Define f(x) where it is odd and even at two points

[rexasaurus]

1. Homework Statement :

A function f : R → R is called “even across x∗ ” if f (x∗ − x) = f (x∗ + x) for every x and is called “odd across x∗ ” if f (x∗ − x) = −f (x∗ + x) for every x. Define f (x) for 0 ≤ x ≤ ℓ by setting f (x) = (x^2) . Extend f to all of R (i.e., define f (x) for all real x) in such a way that it is odd across x∗ = 0 and even across x∗ = ℓ.


2. Homework Equations :

1. conservation equations (transport): concentration, flux
(a) flow (flux = vu ) — fluid, traffic, etc.
(b) mixing: diffusion/dispersion (probability; flux = D ∇u )
reaction/diffusion systems
2. mechanics (Newton’s 3rd Law): force, potential energy, momentum
(a) wave equation; ICs and BCs
(b) beam, plate equations
3. steady state (equilibrium: balance equations)
4. some other examples . . . (e.g., Cauchy-Riemann equations)

**Also studying the heat equation/etc**


3. The Attempt at a Solution :

I understand the difference between "even" and "odd". I have created the following:
f(ℓ-x)=f(ℓ+x) even at "ℓ"
f(0-x)=-f(0-x) OR f(-x)=-f(x) odd at "0"

I think I need to use the above IC's to setup the BC's. Once I have the BC's determined I am not sure how to combine them to find the full equation for f (x) or what to do with f (x) = (x^2).

Please help!

 

[LCKurtz]

1. Homework Statement :

A function f : R → R is called “even across x∗ ” if f (x∗ − x) = f (x∗ + x) for every x and is called “odd across x∗ ” if f (x∗ − x) = −f (x∗ + x) for every x.

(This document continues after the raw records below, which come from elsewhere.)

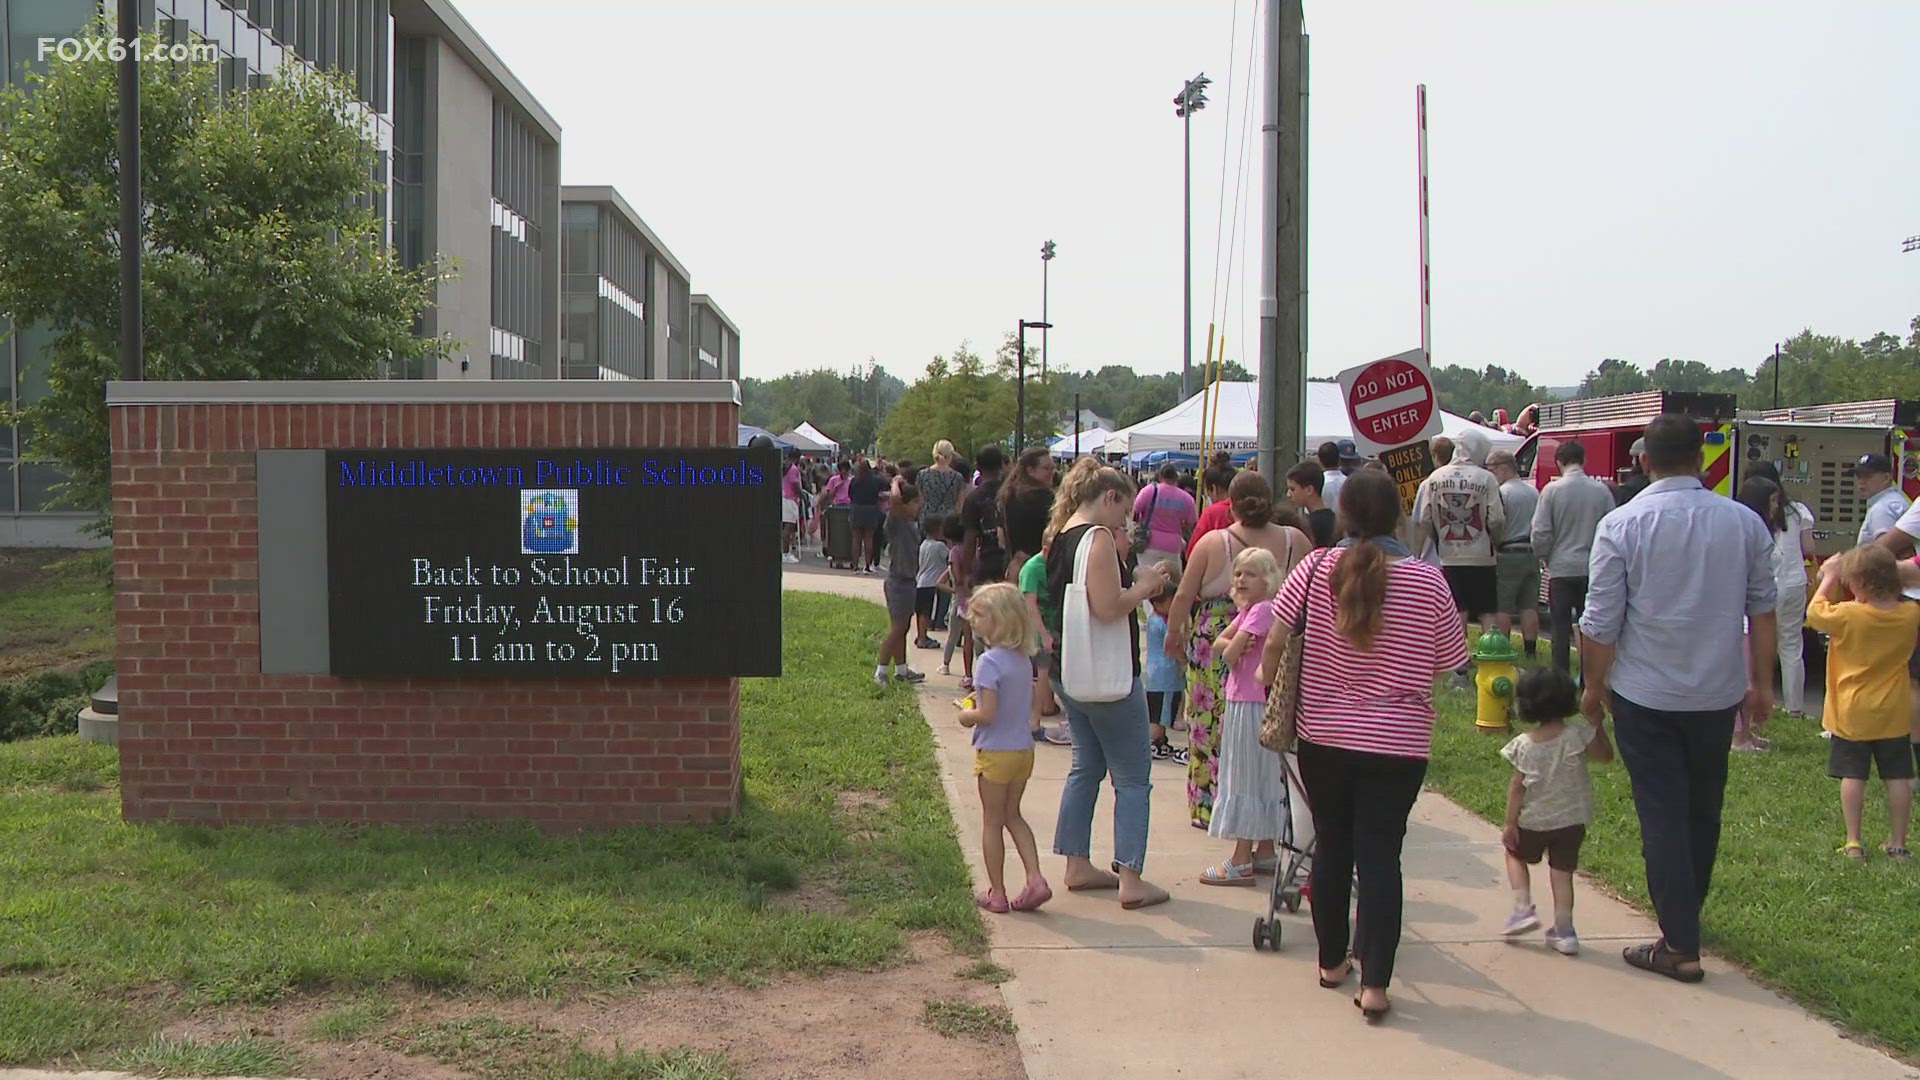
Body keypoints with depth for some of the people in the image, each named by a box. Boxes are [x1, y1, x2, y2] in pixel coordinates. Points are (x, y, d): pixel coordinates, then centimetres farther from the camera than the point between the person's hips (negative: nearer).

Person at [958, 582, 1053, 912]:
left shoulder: (990, 661, -20)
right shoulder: (1023, 659, 5)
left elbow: (987, 714, -25)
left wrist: (967, 715, -4)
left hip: (995, 752, -7)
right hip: (1023, 749, 7)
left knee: (992, 822, 6)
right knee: (1013, 815, 20)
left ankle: (997, 894, 13)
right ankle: (1035, 879, 9)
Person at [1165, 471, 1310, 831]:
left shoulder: (1213, 543, -8)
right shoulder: (1295, 540, -3)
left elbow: (1184, 596, -2)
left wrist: (1173, 633, 13)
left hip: (1215, 648, -2)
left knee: (1210, 726, 9)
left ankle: (1208, 808, 16)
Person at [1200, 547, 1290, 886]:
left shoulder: (1263, 610, -16)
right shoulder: (1247, 610, 14)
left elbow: (1229, 654, -19)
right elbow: (1219, 644, 9)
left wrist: (1234, 648, 3)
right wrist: (1237, 645, -11)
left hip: (1253, 705, -10)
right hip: (1241, 702, 10)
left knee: (1246, 778, -5)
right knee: (1263, 779, 14)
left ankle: (1241, 861, -1)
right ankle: (1265, 852, 23)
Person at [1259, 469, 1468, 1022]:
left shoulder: (1317, 570, -8)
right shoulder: (1429, 582, -10)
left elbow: (1273, 643, -5)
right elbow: (1445, 665, -1)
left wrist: (1269, 691, 13)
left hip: (1324, 737, 2)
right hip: (1398, 743, -2)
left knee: (1331, 849, 16)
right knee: (1380, 856, 3)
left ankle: (1331, 961, 29)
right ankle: (1374, 984, 0)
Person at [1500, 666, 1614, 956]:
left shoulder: (1523, 745, -12)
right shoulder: (1579, 734, -14)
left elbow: (1516, 787, -8)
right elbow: (1606, 755, -2)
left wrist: (1510, 824, -2)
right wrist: (1597, 724, 6)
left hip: (1533, 820, -1)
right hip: (1572, 820, 1)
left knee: (1515, 854, 23)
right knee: (1562, 871, 9)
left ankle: (1523, 909, 11)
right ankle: (1564, 931, 11)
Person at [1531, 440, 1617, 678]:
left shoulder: (1552, 490, -9)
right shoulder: (1601, 490, -3)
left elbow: (1540, 533, -9)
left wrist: (1544, 558, 8)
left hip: (1561, 569, -2)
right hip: (1592, 569, 2)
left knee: (1561, 627, 5)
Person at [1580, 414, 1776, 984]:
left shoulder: (1622, 525, -12)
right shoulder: (1745, 522, -2)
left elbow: (1601, 622, -10)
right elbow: (1762, 609, 6)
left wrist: (1594, 686, 3)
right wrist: (1762, 681, 16)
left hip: (1645, 696, -4)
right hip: (1719, 694, 4)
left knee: (1663, 816, 1)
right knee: (1703, 811, 19)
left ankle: (1681, 945, 1)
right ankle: (1687, 912, 37)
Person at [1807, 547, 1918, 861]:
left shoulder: (1847, 615, -18)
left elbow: (1814, 612, 0)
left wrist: (1829, 579, 8)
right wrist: (1892, 588, 11)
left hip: (1852, 714, -3)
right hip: (1893, 714, 3)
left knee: (1853, 776, 4)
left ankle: (1853, 842, 5)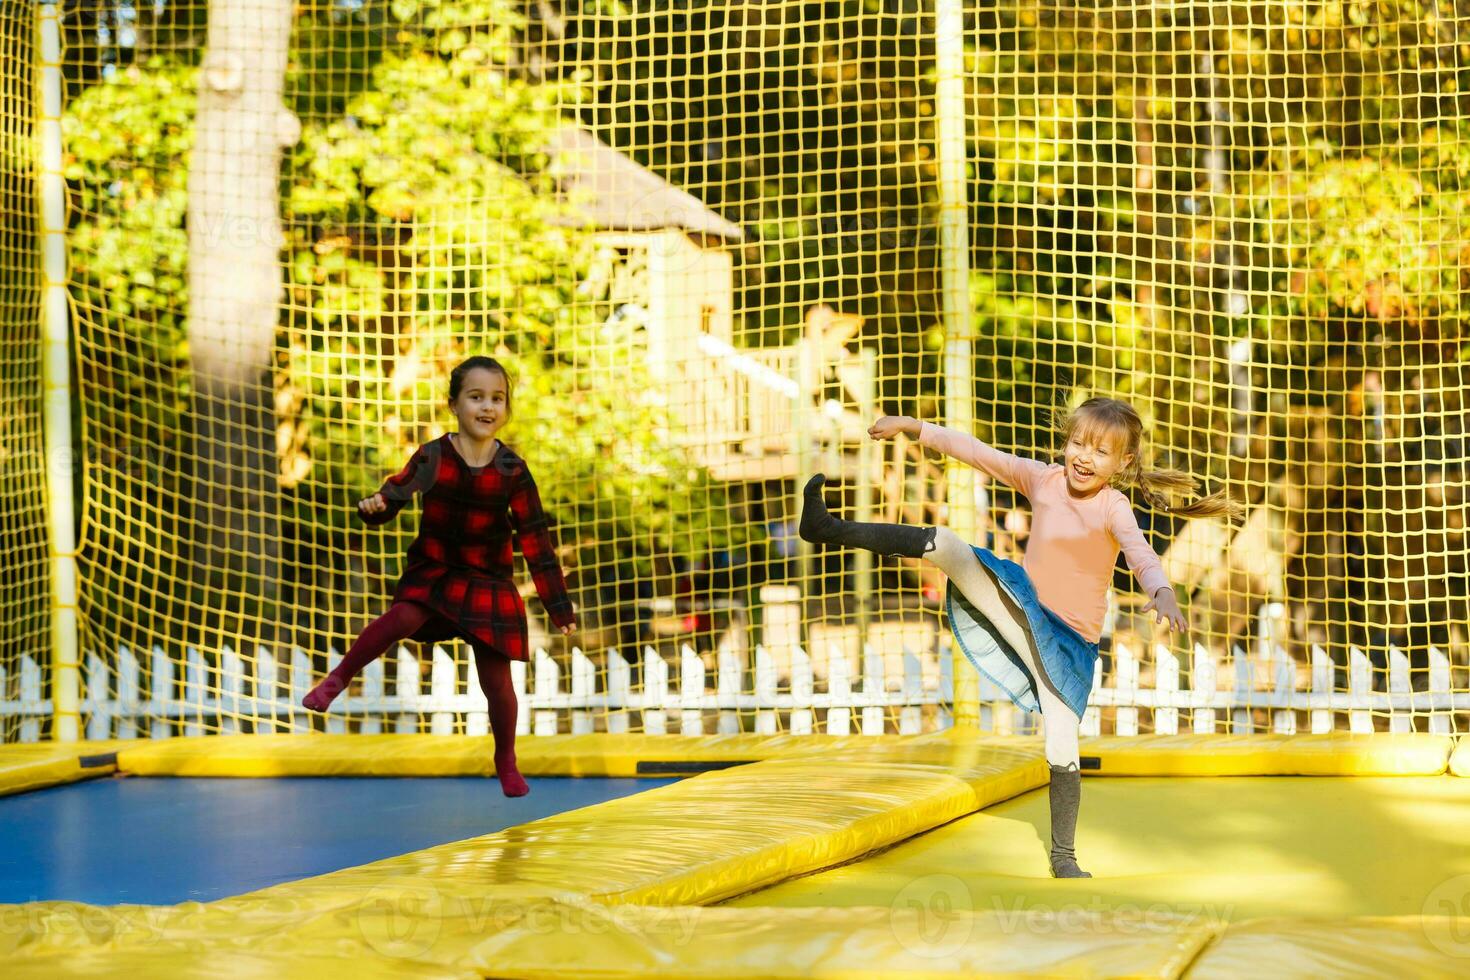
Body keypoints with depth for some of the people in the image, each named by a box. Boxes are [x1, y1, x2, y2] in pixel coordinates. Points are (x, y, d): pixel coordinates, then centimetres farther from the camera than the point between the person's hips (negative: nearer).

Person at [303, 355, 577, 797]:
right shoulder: (432, 458, -10)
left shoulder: (512, 471, -10)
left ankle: (506, 762, 25)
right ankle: (339, 677, -10)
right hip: (431, 571, 0)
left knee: (496, 678, 1)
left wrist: (559, 606, -6)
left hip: (488, 582, 0)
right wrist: (375, 506, -27)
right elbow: (395, 495, -1)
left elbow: (535, 540, -6)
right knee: (405, 618, -31)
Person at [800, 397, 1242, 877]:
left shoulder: (1113, 508, -18)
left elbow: (1142, 556, -36)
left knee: (1063, 749, -7)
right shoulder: (1044, 478, -3)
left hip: (1068, 639, -4)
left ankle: (1063, 858, 6)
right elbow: (978, 452, 2)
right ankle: (831, 529, -4)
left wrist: (1163, 593, -57)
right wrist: (914, 427, 2)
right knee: (944, 542, -10)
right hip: (1023, 609, 4)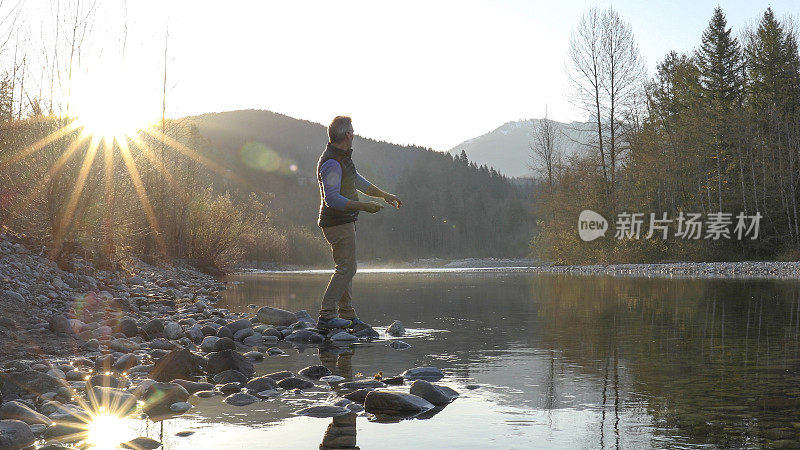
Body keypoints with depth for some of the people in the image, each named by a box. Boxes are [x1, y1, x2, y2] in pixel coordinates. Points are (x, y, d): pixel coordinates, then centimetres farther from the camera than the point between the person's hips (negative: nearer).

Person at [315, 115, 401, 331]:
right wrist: (363, 206, -25)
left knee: (346, 268, 13)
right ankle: (326, 317, -11)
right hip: (338, 223, -11)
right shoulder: (331, 163, -20)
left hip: (345, 222, 11)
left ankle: (348, 316, 19)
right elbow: (332, 199, -24)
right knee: (346, 268, -12)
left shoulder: (343, 157, 14)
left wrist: (385, 195, 25)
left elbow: (358, 181, 26)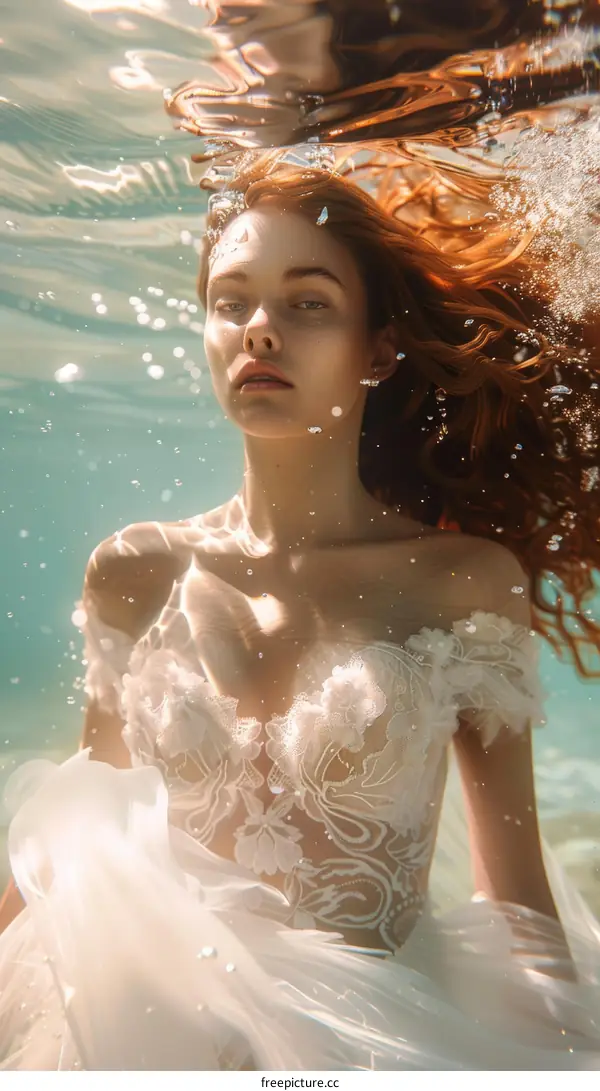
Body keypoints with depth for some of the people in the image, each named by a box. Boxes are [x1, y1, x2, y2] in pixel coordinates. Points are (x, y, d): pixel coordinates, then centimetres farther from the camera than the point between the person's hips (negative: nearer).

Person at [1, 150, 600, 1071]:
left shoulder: (467, 583, -11)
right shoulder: (135, 572, -4)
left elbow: (519, 898, -3)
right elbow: (76, 820, 8)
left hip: (384, 1023, -2)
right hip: (158, 1014, 2)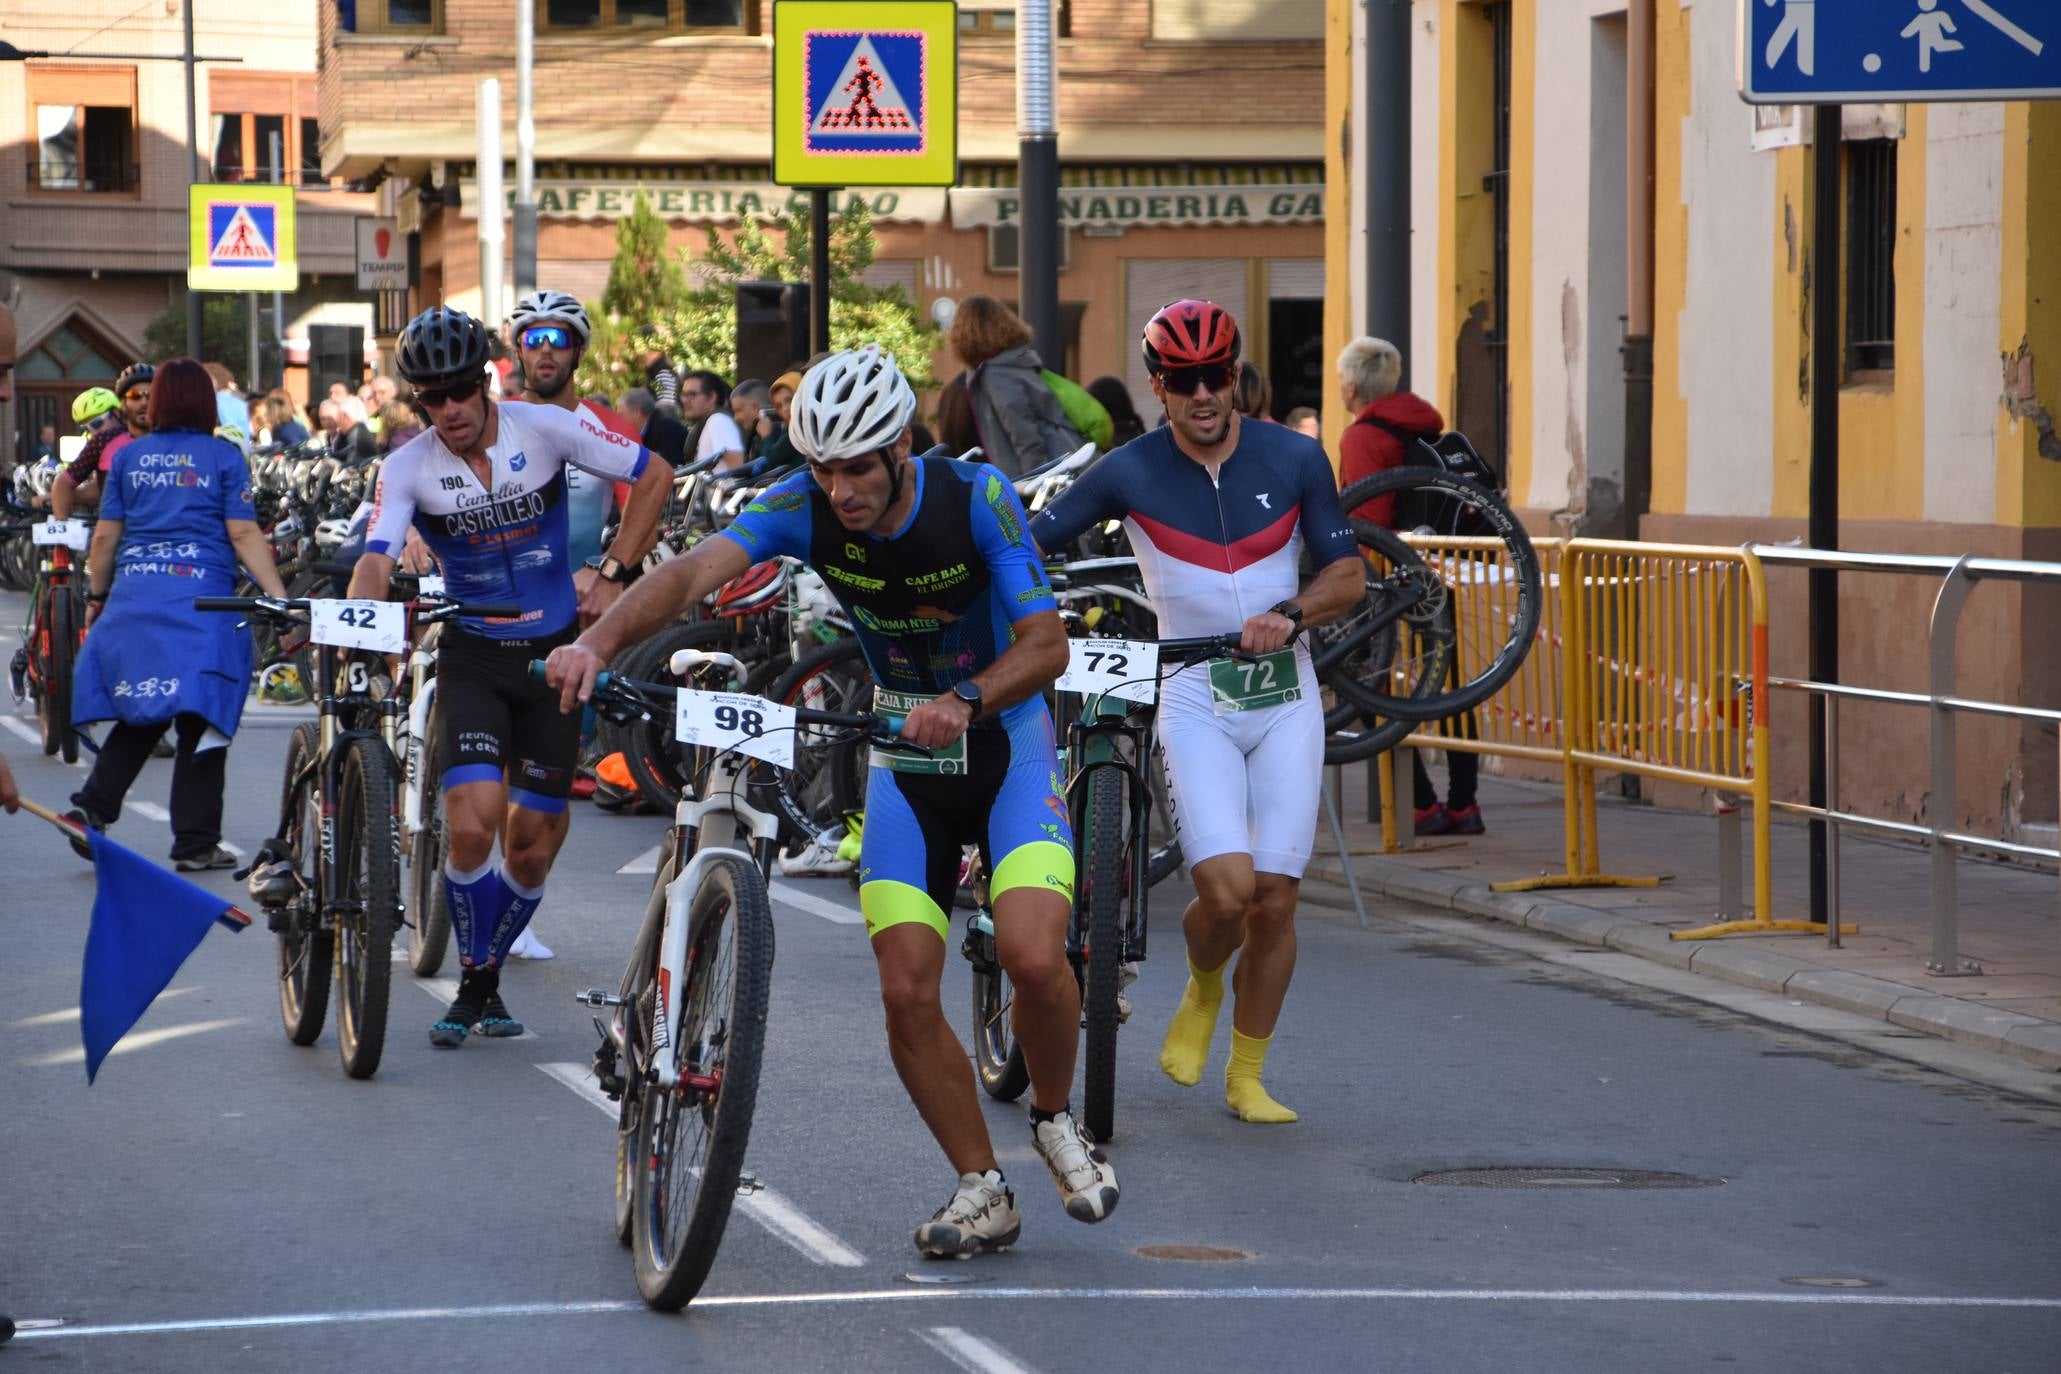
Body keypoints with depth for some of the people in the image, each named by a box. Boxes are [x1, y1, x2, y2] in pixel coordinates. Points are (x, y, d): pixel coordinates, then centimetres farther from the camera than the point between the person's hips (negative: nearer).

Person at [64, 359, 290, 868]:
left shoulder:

Define f (x) for 0 ≤ x ≤ ℓ by setting f (x) = (x^2) . Extend f to all of R (i.e., define f (x) for all real x) in such a way that it is odd across x∗ = 0 and even across x∗ = ℓ.


2. Homework Equations :

<snip>

3. The Attempt at a Solution :

I understand the difference between "even" and "odd". I have created the following:
f(ℓ-x)=f(ℓ+x) even at "ℓ"
f(0-x)=-f(0-x) OR f(-x)=-f(x) odd at "0"

I think I need to use the above IC's to setup the BC's. Once I have the BC's determined I am not sure how to combine them to find the full equation for f (x) or what to do with f (x) = (x^2).

Please help!

Can you draw a picture of the graph that is y = x² on [0,ℓ] and that is odd across 0 and even across ℓ? That's your first step.

 

[rexasaurus]

Thank you for your help. I was able to plot the graph for x^2 and the odd/even BC's not sure where to go from there. Any help is appreciated.

 

[LCKurtz]

Thank you for your help. I was able to plot the graph for x^2 and the odd/even BC's not sure where to go from there. Any help is appreciated.

If your function comes out to be periodic (did it?) all you have to do is define it over one period and extend it periodically.